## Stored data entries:
-=-=-
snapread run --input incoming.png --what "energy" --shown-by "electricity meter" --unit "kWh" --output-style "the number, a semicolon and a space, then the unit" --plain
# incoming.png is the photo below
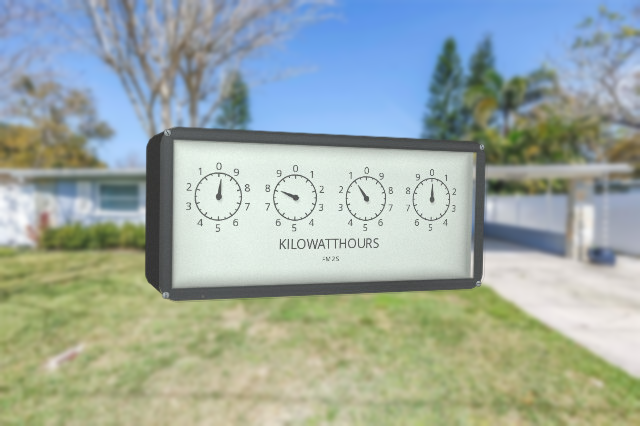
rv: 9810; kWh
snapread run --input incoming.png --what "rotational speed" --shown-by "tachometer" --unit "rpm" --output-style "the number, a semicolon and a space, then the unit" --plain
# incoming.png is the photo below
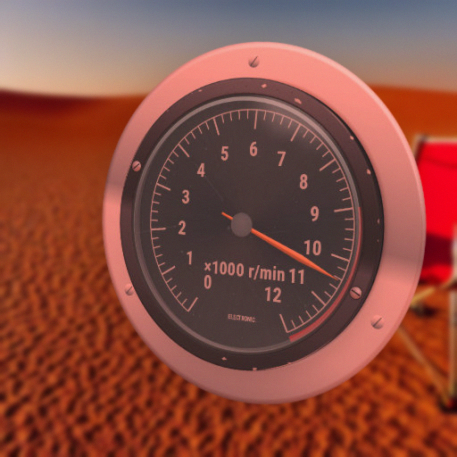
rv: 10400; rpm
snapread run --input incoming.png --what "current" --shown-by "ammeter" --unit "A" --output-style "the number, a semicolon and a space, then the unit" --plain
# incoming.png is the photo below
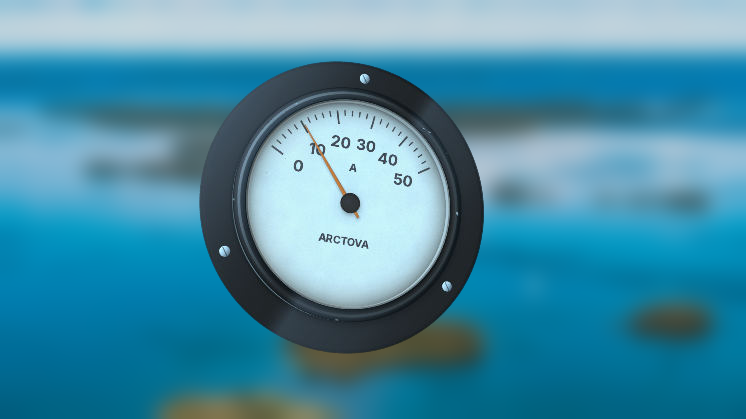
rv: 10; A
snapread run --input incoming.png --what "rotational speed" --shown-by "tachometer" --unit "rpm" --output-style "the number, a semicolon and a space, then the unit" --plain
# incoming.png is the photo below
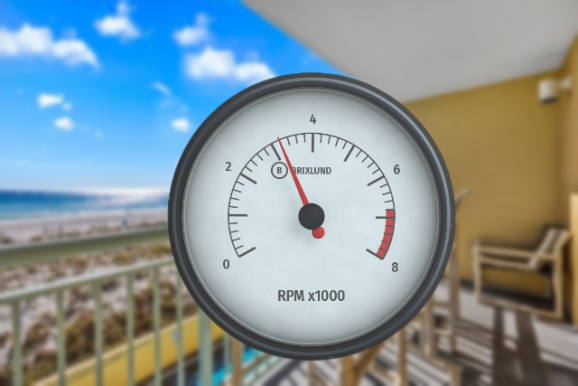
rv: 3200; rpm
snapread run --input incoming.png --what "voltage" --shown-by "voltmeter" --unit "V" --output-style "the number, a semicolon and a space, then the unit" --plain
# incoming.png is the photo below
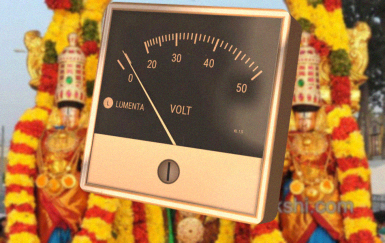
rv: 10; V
-=-=-
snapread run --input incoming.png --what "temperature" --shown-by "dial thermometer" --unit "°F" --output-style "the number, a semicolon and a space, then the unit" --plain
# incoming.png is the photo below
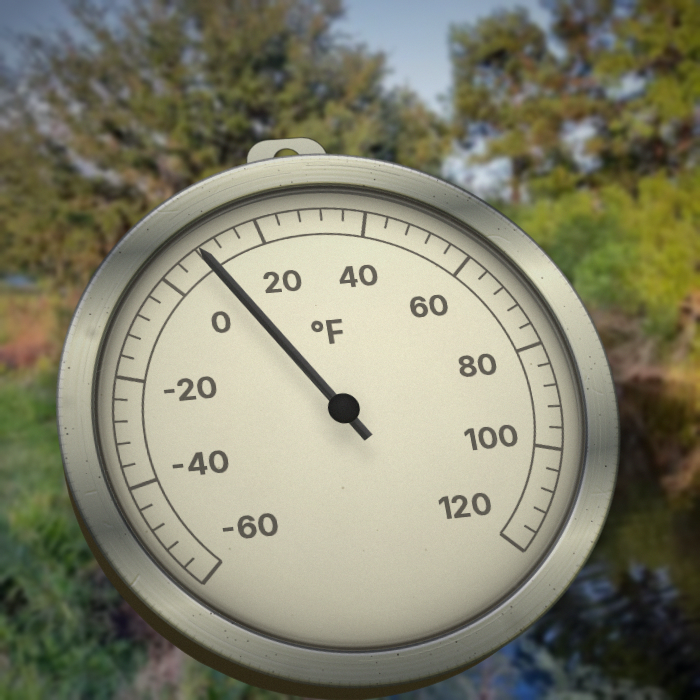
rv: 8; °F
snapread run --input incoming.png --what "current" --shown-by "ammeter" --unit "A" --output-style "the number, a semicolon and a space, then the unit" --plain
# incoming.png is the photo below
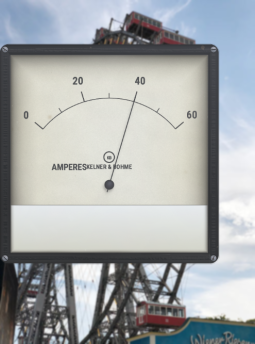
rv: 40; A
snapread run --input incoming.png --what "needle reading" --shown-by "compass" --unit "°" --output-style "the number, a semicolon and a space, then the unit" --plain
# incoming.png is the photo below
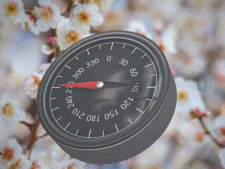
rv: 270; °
-=-=-
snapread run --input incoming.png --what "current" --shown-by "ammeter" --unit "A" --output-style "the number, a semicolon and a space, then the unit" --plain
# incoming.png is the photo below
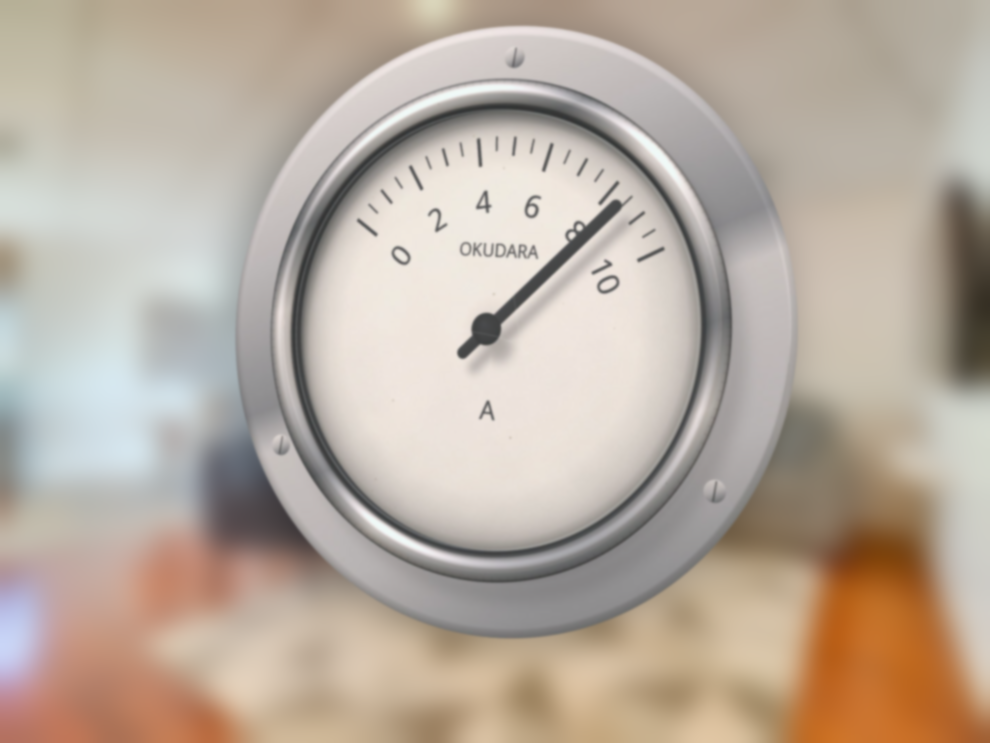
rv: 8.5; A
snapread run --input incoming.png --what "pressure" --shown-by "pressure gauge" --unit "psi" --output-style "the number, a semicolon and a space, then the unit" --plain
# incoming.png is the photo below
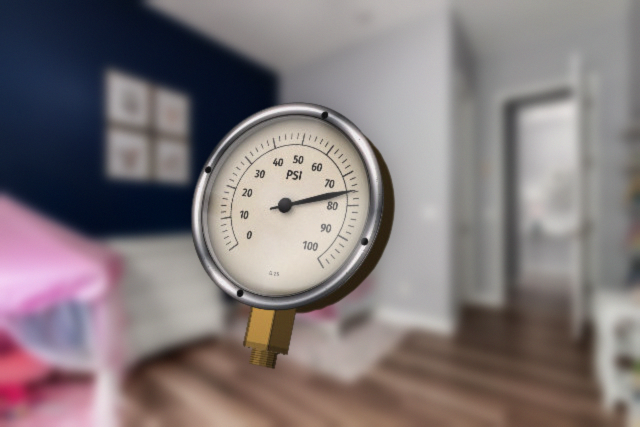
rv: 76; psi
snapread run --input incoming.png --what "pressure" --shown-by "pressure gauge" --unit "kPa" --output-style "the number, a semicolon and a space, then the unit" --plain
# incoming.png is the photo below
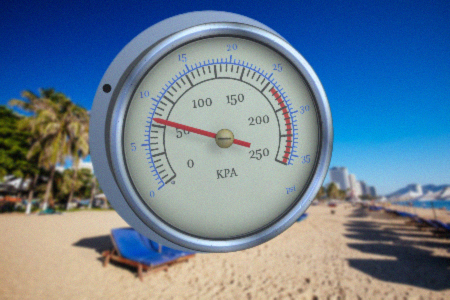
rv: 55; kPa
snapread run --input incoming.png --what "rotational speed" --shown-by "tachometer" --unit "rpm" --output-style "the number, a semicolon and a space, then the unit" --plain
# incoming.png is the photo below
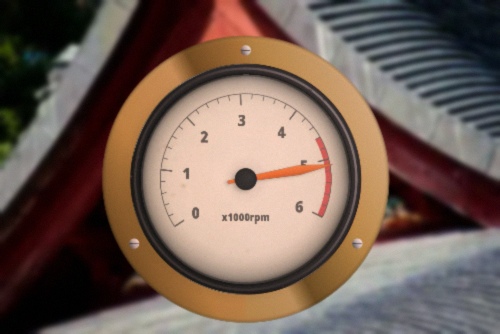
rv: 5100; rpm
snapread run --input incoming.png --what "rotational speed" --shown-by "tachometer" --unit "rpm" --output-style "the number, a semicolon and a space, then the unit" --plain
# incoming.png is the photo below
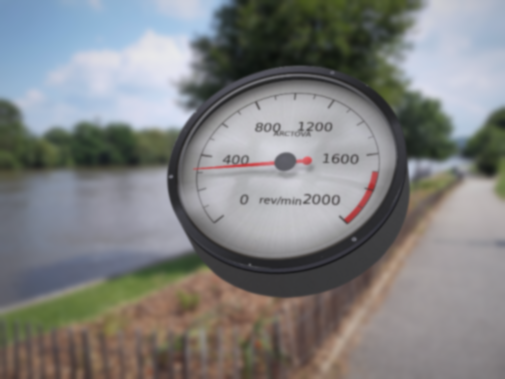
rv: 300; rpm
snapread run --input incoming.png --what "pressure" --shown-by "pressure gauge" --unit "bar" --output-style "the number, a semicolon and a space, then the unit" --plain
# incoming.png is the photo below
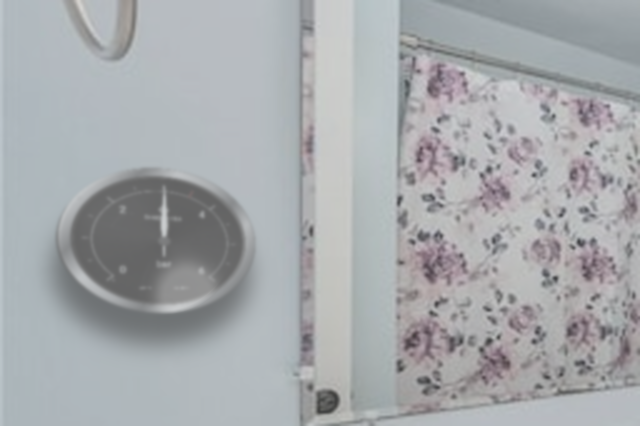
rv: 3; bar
-=-=-
## Task instructions:
Locate each line in the data above that contains the string "gauge", and copy every such line in full. Case matters, so match uppercase and lowercase letters exactly.

## Response to this exercise:
snapread run --input incoming.png --what "pressure" --shown-by "pressure gauge" --unit "psi" --output-style "the number, a semicolon and a space, then the unit" --plain
snapread run --input incoming.png --what "pressure" --shown-by "pressure gauge" --unit "kPa" --output-style "the number, a semicolon and a space, then the unit" --plain
snapread run --input incoming.png --what "pressure" --shown-by "pressure gauge" --unit "bar" --output-style "the number, a semicolon and a space, then the unit" --plain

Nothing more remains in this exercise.